**Reading passage:**
-*-

December 8, 2010

Lazy Me

….plus next question please.

Christmas 2009: Tender Gangway from the Elation in Catalina.

Oh, laziness be my name.

I should haul the suitcases up. I need to sort through my clothing for 8 days of summer lightness and one day of winter coverings. Instead I read. Instead I let those should’s go.

I caught up with all my blog friends….there was no time for notes tho. I skimmed one Sue Henry book and began a re-read on Lederer’s “All The Ships At Sea” saga. He’s that WWII officer who made it to Annapolis by cleaning a head….that’s a bathroom in naval parlance, then helped capture a U-Boat. I bestirred myself to pick up the house. That was a good thing.

When I discovered my youngest, Lenora, owned only one very tattered paperback Joy of Cooking, I ran a battered hardbound copy of The Boston Cooking School Cookbook down to her on my way to buy ground coffee and dishwasher soap. She returned with a hot slice of banana bread….yes, it was delicious. That was a very good thing.

-*-

**Study questions:**
1 > List every book title named in the blog post.
2 > Update the blog post's stretch from "I caught up" through "a good thing." so that "German submarine" replaces "U-Boat".

**Recorded data:**

-*-

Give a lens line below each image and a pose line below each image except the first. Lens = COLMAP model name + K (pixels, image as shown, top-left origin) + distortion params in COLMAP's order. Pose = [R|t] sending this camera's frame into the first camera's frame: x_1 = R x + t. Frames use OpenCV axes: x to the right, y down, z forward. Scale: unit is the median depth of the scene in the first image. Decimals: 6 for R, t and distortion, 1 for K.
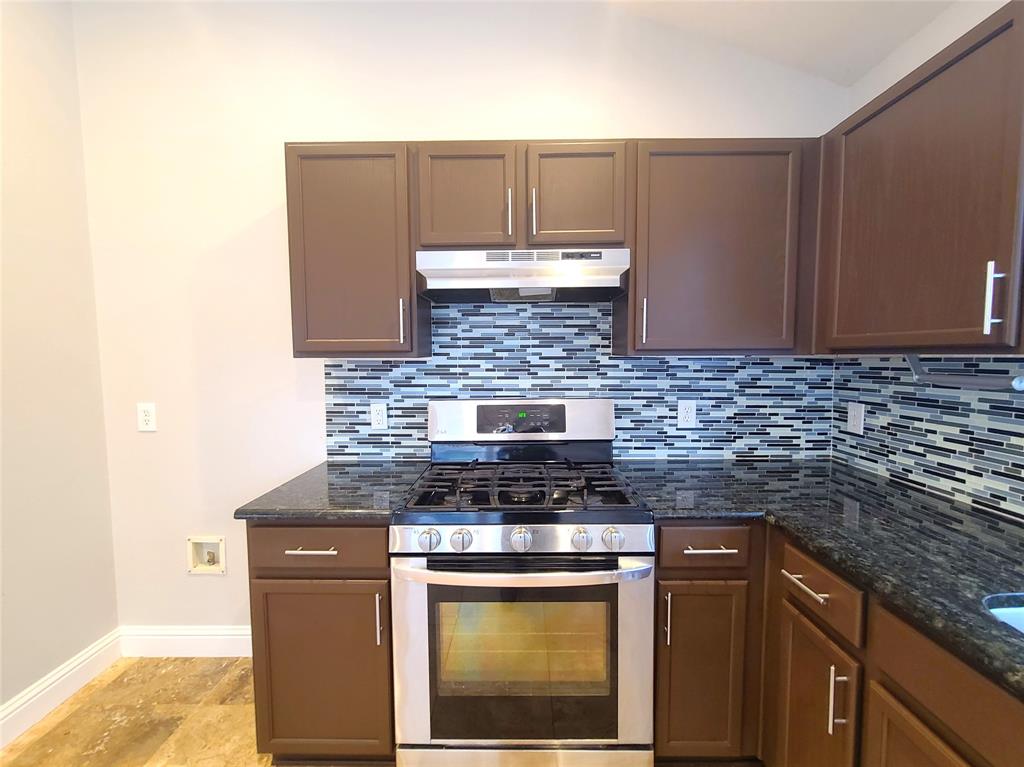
lens RADIAL K [[442.8, 0, 512.0], [0, 442.8, 383.5], [0, 0, 1]] dist [-0.002419, -0.000074]
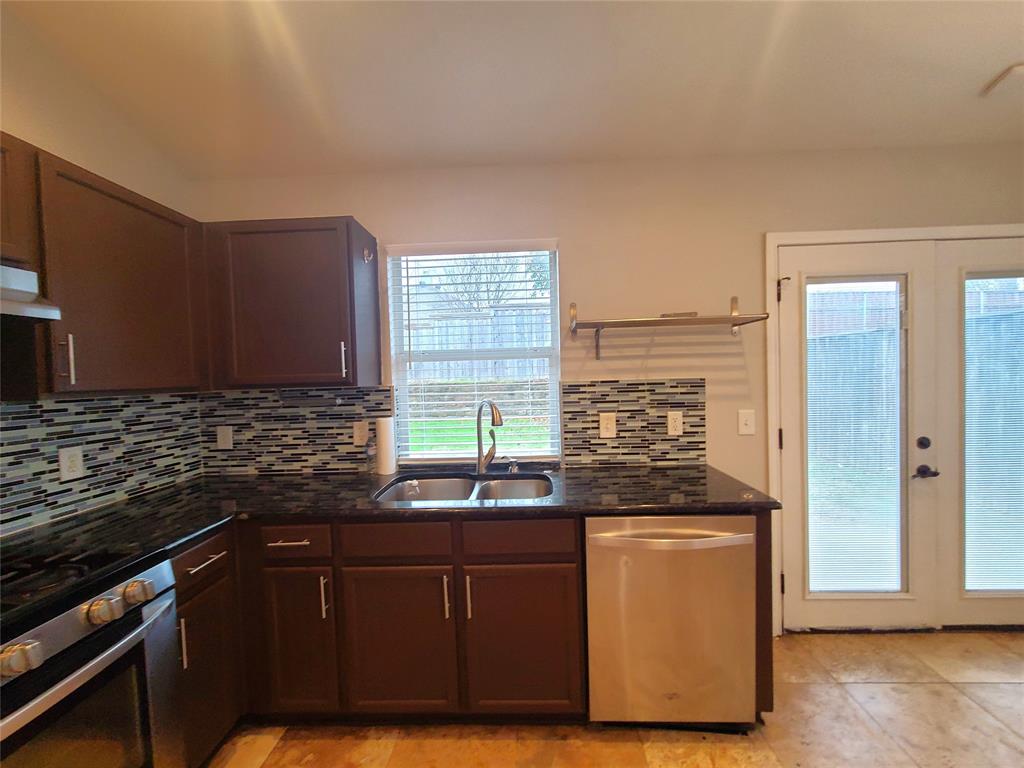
lens RADIAL K [[418.3, 0, 517.0], [0, 418.3, 386.6], [0, 0, 1]] dist [-0.003409, -0.000141]
pose [[0.023022, -0.026003, 0.999397, -0.410994], [0.093933, 0.995296, 0.023733, -0.019380], [-0.995312, 0.093330, 0.025356, 0.082934]]
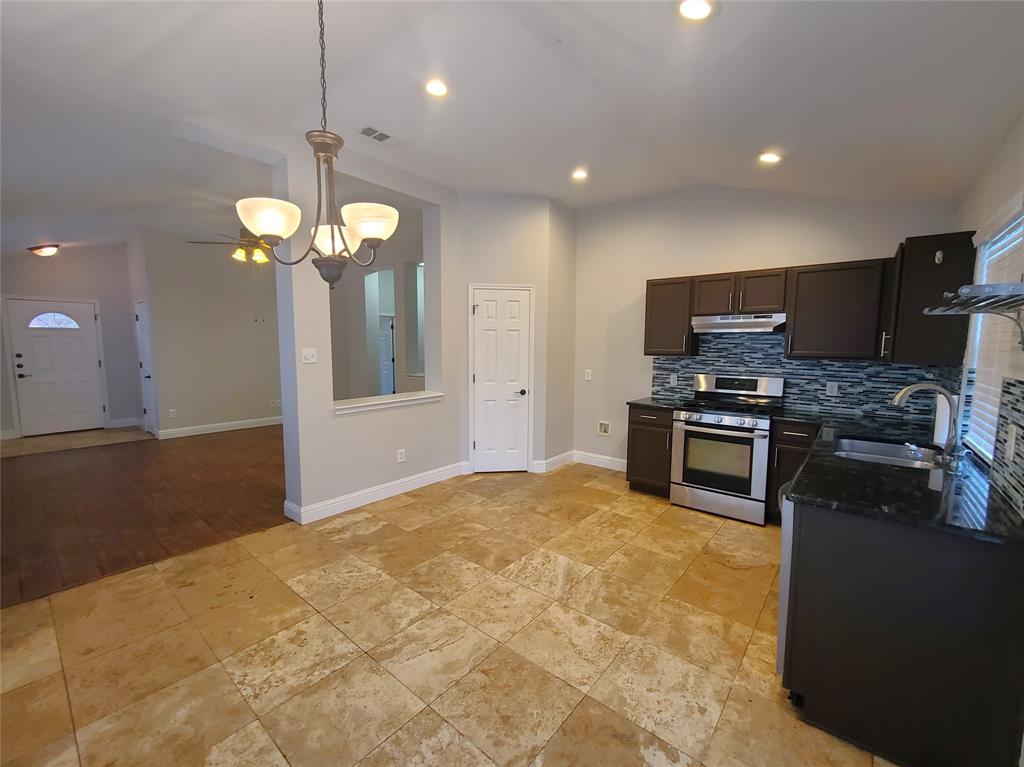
lens RADIAL K [[422.2, 0, 514.2], [0, 422.2, 385.7], [0, 0, 1]] dist [-0.002866, 0.000270]
pose [[0.780313, 0.072548, -0.621167, 0.458453], [-0.052020, 0.997336, 0.051134, 0.032929], [0.623222, -0.007587, 0.782008, -1.361512]]
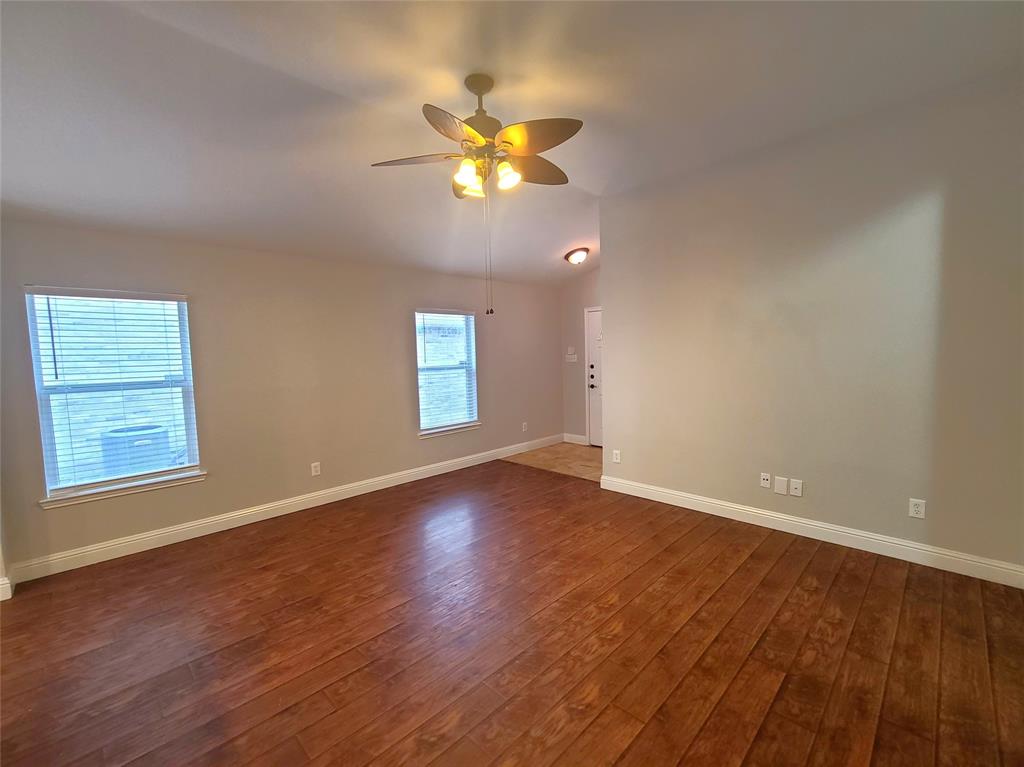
lens RADIAL K [[437.9, 0, 512.0], [0, 437.9, 383.5], [0, 0, 1]] dist [-0.011712, -0.000083]
pose [[-0.697642, 0.074356, -0.712578, -1.646255], [-0.017047, 0.992595, 0.120265, -0.110322], [0.716244, 0.096049, -0.691209, 0.800332]]
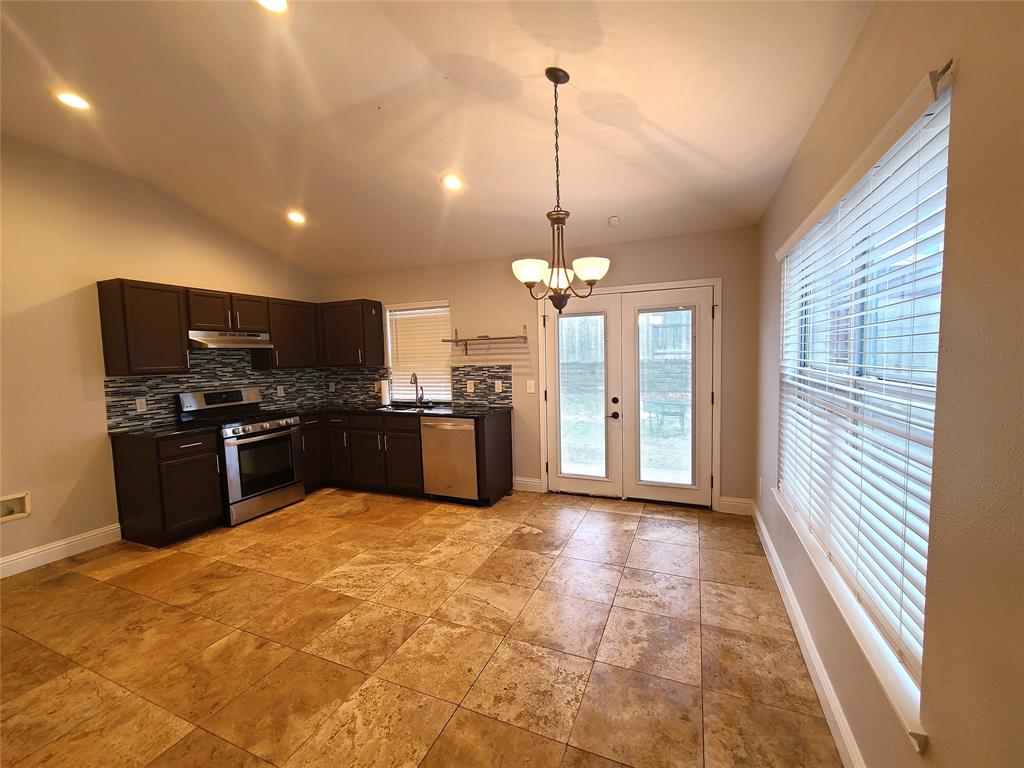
lens RADIAL K [[418.3, 0, 517.0], [0, 418.3, 386.6], [0, 0, 1]] dist [-0.003409, -0.000141]
pose [[0.372703, -0.072440, 0.925119, -1.407042], [0.084460, 0.995458, 0.043922, 0.051929], [-0.924099, 0.061766, 0.377129, -1.272570]]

-*-

**Written responses:**
1 >
- "All The Ships At Sea"
- Joy of Cooking
- The Boston Cooking School Cookbook

2 >
I caught up with all my blog friends….there was no time for notes tho. I skimmed one Sue Henry book and began a re-read on Lederer’s “All The Ships At Sea” saga. He’s that WWII officer who made it to Annapolis by cleaning a head….that’s a bathroom in naval parlance, then helped capture a German submarine. I bestirred myself to pick up the house. That was a good thing.